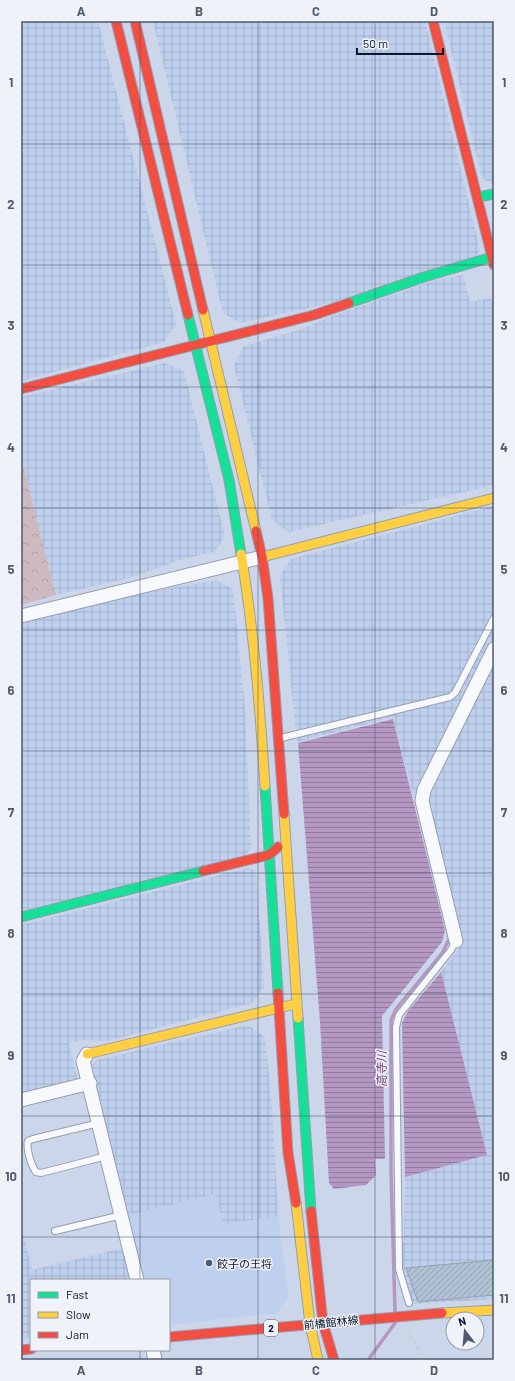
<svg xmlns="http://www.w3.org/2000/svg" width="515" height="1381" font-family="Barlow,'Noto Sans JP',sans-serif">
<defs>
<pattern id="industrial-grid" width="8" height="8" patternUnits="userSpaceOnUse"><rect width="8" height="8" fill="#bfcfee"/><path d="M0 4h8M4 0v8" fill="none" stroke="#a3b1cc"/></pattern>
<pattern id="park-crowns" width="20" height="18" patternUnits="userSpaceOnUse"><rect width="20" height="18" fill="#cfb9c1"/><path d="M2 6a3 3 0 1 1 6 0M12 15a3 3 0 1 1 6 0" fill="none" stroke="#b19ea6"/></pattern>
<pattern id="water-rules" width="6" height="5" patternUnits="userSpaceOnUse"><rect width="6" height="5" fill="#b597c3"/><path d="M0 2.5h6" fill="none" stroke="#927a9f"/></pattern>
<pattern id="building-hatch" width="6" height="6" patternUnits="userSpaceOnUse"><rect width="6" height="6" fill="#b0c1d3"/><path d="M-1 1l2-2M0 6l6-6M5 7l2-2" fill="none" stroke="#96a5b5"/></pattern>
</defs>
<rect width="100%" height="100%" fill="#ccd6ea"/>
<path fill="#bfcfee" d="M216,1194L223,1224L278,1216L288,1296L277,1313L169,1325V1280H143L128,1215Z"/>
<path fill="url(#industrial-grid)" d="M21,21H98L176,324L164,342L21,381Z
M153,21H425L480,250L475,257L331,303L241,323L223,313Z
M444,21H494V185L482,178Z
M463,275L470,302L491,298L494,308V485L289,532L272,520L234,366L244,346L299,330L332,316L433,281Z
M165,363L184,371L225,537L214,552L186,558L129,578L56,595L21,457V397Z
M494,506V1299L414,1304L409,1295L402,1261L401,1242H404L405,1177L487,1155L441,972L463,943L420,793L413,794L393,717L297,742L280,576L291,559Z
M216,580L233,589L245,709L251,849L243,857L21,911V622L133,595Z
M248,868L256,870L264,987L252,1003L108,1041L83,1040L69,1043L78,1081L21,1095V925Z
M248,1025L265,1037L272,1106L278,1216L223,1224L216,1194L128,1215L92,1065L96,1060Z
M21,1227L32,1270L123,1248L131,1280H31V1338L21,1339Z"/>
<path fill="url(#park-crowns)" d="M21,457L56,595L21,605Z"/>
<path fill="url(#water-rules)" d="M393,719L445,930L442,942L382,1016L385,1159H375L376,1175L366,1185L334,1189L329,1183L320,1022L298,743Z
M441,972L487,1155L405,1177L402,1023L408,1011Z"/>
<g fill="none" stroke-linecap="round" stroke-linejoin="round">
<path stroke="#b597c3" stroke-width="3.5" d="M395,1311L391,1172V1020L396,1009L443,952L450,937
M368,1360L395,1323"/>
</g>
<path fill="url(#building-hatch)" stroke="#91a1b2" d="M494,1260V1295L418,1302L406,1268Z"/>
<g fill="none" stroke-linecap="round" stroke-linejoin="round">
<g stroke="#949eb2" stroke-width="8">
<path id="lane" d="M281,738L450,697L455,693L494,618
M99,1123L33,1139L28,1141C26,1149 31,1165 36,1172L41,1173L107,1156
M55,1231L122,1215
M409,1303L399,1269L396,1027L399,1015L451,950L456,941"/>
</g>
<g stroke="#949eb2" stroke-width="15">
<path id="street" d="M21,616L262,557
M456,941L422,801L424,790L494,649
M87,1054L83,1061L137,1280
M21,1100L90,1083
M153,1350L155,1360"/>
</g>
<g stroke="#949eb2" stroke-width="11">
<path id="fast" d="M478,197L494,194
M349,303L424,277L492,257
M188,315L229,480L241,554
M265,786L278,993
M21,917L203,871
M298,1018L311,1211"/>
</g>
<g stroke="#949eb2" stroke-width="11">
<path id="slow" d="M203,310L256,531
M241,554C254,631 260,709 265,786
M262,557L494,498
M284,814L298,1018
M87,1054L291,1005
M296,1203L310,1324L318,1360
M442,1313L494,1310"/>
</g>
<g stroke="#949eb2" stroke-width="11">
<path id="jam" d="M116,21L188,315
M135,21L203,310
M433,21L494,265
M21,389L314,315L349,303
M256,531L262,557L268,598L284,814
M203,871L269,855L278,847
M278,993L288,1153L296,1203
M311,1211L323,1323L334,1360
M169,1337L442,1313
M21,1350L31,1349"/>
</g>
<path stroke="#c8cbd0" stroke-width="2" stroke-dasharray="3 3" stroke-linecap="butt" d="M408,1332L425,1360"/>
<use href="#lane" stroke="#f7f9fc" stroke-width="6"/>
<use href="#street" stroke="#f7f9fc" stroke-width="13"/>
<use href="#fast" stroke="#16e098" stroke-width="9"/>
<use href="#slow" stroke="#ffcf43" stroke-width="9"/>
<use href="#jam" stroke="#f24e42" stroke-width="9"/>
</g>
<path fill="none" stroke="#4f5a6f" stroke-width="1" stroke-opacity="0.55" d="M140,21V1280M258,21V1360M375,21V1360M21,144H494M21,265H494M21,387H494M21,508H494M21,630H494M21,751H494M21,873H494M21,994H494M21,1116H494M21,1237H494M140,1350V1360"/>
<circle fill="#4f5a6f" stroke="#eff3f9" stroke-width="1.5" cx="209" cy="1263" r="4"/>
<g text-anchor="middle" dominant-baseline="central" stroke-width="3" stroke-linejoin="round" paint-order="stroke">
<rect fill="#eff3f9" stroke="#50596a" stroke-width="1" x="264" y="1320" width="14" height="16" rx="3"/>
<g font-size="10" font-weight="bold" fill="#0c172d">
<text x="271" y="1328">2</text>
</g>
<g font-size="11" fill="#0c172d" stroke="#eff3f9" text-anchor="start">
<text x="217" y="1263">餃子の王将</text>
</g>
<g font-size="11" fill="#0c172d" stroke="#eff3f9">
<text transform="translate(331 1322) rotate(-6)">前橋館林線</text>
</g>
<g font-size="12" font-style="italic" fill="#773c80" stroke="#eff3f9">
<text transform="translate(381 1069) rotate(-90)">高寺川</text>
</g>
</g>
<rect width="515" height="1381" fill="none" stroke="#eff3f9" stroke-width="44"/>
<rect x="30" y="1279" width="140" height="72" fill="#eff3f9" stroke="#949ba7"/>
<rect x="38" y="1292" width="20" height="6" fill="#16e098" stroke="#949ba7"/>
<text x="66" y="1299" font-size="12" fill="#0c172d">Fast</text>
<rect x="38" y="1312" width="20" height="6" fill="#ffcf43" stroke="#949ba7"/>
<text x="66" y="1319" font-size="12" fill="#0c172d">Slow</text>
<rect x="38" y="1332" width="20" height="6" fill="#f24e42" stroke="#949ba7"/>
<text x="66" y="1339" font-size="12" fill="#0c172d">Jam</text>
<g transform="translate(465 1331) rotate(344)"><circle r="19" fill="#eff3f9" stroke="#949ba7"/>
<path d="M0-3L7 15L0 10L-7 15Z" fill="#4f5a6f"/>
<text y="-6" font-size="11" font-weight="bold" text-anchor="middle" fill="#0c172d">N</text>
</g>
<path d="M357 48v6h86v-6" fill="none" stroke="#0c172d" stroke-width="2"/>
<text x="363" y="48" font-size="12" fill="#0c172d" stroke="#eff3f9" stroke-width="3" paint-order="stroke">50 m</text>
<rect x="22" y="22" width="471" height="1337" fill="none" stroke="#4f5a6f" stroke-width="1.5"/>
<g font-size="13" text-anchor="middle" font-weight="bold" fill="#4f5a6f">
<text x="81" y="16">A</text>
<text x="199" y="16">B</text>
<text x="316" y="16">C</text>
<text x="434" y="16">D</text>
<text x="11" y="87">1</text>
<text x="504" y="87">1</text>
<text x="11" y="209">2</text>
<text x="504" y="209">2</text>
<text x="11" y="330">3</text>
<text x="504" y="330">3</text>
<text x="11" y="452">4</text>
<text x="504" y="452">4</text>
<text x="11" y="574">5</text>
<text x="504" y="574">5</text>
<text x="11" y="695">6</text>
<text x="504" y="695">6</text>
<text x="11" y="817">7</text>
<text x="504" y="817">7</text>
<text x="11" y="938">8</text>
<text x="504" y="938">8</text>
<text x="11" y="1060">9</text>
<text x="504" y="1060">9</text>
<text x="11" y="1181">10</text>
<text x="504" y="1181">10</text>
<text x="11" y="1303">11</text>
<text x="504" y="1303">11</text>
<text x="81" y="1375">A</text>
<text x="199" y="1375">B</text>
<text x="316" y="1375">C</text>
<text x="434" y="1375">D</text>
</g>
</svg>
...
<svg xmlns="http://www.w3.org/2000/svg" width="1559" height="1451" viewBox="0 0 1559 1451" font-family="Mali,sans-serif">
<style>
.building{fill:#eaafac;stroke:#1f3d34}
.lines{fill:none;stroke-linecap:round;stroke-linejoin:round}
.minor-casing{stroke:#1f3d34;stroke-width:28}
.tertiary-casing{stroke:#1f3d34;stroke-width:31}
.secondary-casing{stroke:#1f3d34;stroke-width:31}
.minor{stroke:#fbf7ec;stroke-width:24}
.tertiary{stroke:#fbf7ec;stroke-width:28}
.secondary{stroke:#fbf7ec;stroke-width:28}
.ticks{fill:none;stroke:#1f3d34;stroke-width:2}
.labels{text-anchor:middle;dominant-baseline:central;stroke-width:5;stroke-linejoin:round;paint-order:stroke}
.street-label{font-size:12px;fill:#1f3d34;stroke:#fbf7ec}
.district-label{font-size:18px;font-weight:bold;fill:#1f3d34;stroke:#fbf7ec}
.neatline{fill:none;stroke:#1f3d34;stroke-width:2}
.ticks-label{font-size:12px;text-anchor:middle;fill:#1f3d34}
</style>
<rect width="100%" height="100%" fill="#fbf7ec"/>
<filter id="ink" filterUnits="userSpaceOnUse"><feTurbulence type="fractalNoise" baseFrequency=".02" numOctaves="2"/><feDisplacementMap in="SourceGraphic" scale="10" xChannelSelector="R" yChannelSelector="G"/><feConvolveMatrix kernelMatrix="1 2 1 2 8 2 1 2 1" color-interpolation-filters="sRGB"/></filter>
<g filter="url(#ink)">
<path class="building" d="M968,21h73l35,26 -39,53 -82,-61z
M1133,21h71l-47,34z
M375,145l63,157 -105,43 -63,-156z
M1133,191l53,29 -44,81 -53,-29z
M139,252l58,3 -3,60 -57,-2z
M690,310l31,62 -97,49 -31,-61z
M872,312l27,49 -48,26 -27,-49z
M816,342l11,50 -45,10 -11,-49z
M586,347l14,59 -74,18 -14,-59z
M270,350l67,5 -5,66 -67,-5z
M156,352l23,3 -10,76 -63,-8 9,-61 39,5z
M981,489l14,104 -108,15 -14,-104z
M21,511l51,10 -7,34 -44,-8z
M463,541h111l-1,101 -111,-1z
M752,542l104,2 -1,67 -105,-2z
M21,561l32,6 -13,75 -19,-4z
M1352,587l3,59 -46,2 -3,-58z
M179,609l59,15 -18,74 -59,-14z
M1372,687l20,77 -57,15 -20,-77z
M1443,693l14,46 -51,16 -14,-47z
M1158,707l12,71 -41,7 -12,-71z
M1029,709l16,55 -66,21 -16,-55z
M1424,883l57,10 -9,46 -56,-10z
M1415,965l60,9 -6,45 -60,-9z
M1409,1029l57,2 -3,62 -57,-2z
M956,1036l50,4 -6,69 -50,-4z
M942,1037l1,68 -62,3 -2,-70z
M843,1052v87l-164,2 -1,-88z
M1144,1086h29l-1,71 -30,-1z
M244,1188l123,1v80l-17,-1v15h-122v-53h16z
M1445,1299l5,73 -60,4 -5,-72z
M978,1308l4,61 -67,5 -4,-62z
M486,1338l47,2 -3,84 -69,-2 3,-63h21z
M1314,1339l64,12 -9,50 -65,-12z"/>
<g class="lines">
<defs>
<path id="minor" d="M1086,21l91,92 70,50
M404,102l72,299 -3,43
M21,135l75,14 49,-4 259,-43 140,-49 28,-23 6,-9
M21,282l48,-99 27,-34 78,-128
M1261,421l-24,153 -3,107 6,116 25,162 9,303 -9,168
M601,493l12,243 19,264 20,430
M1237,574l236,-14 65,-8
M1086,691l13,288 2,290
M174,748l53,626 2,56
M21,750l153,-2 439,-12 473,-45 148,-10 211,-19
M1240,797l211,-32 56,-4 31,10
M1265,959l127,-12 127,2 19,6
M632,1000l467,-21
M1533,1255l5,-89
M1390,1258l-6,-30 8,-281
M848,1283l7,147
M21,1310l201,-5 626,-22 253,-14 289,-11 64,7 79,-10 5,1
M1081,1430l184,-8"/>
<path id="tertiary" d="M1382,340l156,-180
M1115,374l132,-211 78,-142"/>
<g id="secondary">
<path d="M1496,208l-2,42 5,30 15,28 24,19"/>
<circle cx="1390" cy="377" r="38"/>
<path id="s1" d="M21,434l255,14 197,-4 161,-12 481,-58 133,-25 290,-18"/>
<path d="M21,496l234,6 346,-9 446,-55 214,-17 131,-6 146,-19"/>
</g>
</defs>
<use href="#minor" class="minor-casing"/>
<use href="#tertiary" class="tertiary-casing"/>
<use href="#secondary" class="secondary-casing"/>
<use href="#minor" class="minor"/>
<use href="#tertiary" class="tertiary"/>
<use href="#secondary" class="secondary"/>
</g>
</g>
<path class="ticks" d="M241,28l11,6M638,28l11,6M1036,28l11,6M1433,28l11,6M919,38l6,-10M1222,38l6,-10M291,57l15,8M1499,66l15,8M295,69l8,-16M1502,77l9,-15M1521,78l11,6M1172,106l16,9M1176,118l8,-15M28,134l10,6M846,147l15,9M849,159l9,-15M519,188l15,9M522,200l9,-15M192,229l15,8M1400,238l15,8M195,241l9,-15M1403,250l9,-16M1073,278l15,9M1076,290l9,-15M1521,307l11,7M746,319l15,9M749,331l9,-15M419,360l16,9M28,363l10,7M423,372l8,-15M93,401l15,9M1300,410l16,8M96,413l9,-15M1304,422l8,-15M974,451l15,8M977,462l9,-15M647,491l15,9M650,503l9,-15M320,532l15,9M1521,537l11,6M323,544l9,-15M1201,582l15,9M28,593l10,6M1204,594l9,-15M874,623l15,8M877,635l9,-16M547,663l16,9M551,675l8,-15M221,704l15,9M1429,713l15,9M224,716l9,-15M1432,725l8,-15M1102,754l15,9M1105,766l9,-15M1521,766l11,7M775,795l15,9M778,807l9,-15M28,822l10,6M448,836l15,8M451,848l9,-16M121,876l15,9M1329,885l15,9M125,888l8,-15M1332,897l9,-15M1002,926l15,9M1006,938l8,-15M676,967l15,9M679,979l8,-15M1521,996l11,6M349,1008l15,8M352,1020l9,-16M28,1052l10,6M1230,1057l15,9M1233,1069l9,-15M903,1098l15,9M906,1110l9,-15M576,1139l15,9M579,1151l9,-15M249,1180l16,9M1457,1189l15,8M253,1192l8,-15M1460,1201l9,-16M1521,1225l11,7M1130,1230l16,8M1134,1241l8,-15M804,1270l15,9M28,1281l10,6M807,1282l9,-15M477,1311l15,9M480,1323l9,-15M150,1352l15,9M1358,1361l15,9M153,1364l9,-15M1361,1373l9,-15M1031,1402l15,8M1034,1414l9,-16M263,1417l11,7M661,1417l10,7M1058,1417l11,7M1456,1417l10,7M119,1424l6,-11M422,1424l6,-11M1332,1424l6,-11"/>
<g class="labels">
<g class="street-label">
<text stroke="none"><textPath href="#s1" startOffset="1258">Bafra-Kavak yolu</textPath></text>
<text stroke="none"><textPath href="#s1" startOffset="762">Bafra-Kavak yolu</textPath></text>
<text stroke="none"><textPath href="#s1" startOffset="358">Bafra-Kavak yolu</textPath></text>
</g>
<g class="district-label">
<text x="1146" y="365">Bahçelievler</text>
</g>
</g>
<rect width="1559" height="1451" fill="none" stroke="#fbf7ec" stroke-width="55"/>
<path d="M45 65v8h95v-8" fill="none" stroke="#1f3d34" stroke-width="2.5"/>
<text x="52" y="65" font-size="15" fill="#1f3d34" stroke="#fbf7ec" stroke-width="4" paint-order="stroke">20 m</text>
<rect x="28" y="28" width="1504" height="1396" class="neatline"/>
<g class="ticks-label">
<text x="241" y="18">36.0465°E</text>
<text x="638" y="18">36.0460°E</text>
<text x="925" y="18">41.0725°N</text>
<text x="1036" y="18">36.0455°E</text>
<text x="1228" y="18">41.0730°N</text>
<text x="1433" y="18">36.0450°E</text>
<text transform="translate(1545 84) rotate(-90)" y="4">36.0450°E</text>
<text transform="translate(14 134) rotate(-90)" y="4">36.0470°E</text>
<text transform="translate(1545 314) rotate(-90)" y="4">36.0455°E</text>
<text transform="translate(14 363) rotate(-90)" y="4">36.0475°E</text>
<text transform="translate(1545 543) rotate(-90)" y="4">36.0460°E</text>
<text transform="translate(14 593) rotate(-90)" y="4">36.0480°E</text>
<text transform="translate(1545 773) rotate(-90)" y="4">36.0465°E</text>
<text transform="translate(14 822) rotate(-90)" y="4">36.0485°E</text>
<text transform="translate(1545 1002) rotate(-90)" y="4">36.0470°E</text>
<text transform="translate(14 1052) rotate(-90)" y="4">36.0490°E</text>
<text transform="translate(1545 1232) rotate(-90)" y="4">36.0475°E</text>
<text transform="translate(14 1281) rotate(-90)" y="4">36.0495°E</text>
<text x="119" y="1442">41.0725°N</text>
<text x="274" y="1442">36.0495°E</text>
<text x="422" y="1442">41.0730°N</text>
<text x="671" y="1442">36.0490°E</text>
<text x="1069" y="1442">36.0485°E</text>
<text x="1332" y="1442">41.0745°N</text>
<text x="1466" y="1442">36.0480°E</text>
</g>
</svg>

- [AIM OF THE EXERCISE]: Search the records for the word "lines", then list every line that has it.

- [OUTPUT FOR THIS TASK]:
.lines{fill:none;stroke-linecap:round;stroke-linejoin:round}
<g class="lines">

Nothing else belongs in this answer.